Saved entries
BEGIN
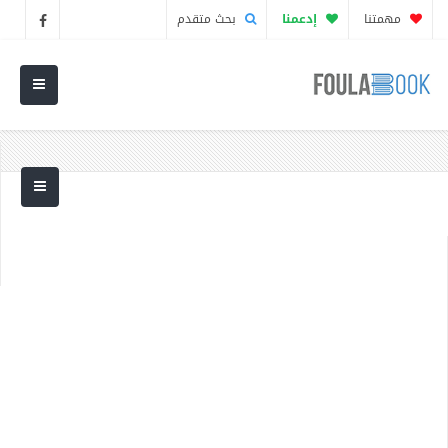
مهمتنا
إدعمنا
بحث متقدم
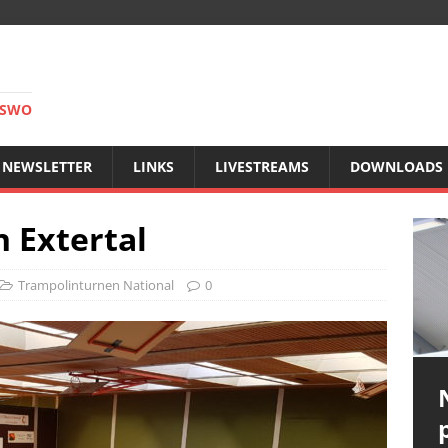
RSWO
NEWSLETTER
LINKS
LIVESTREAMS
DOWNLOADS
n Extertal
Trampolinturnen National
0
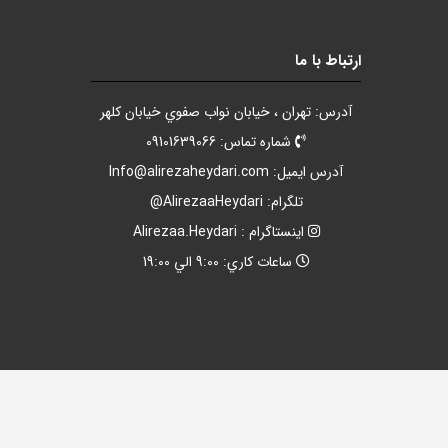
ارتباط با ما
آدرس: تهران ، خيابان نواب صفوي خيابان کلهر
شماره تماس: 09101639066
آدرس ايميل:
Info@alirezaheydari.com
تلگرام: AlirezaaHeydari@
اينستاگرام : Alirezaa.Heydari
ساعات کاري: 9:00 الي 19:00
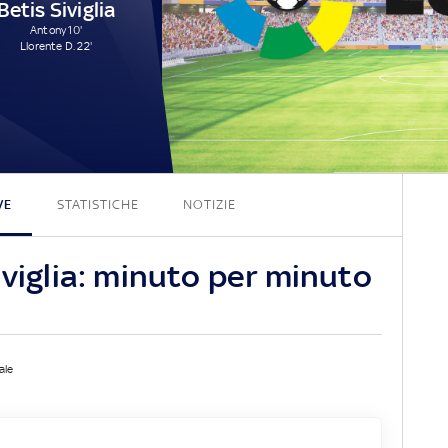
Betis Siviglia
Antony 10'
Llorente D. 22'
3 - 2
VE
STATISTICHE
NOTIZIE
iviglia: minuto per minuto
ale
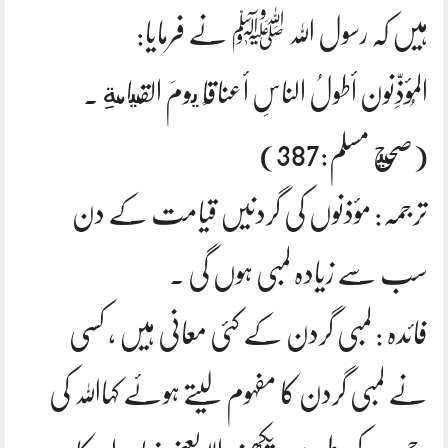
ہیں کہ رسول اللہ ﷺ نے فرمایا:
المُؤَذِّنون أطولُ الناسِ أعناقًا يومَ القيامةِ .
(صحيح مسلم:387)
ترجمہ: مؤذنوں کی گردنیں قیامت کے دن
سب سے زیادہ لمبی ہوں گی ۔
فائدہ : لمبی گردن کے کئی معانی ہیں ، کسی
نے لمبی گردن کا مفہوم لیتے ہوئے کہااللہ کی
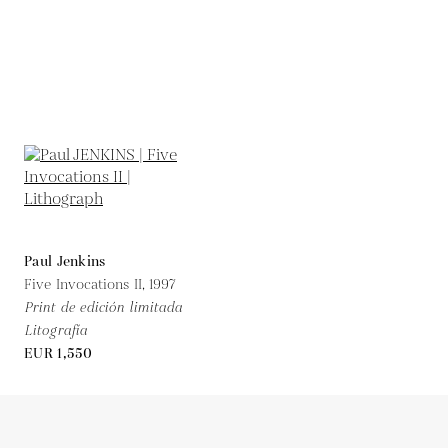
Paul Jenkins
Five Invocations II,
1997
Print de edición limitada
Litografía
EUR 1,550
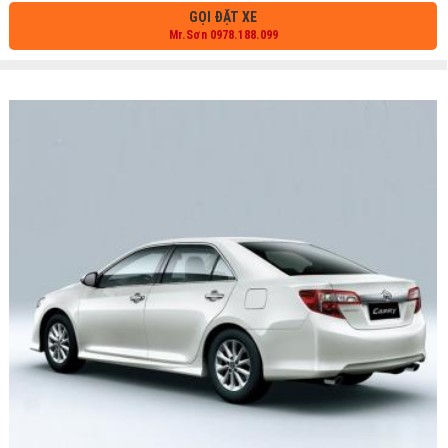
GỌI ĐẶT XE
Mr.Sơn 0978.188.099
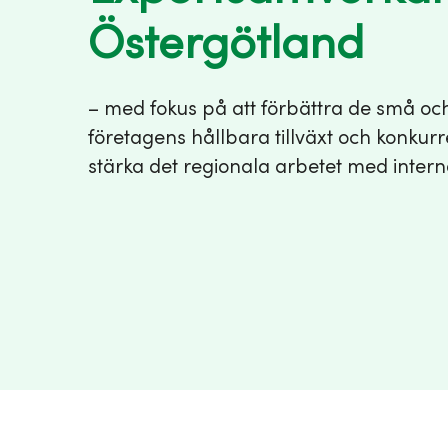
Östergötland
– med fokus på att förbättra de små oc
företagens hållbara tillväxt och konkur
stärka det regionala arbetet med intern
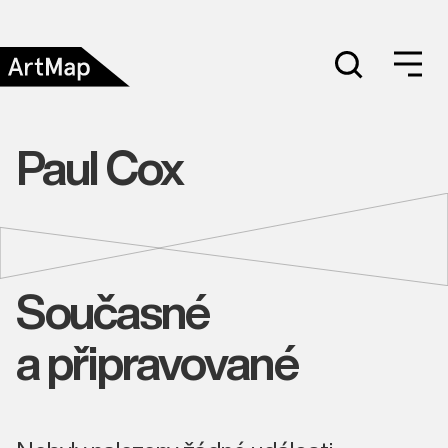
Paul Cox
Současné
a připravované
END
Please set down, exactly and with no pictures, the lines in the entries above starting at the one holding "Info@alirezaheydari.com" and ending at the one holding "المُؤَذِّنون أطولُ الناسِ", ends included.

Info@alirezaheydari.com
تلگرام: AlirezaaHeydari@
اينستاگرام : Alirezaa.Heydari
ساعات کاري: 9:00 الي 19:00
Betis Siviglia
Antony 10'
Llorente D. 22'
3 - 2
VE
STATISTICHE
NOTIZIE
iviglia: minuto per minuto
ale
ہیں کہ رسول اللہ ﷺ نے فرمایا:
المُؤَذِّنون أطولُ الناسِ أعناقًا يومَ القيامةِ .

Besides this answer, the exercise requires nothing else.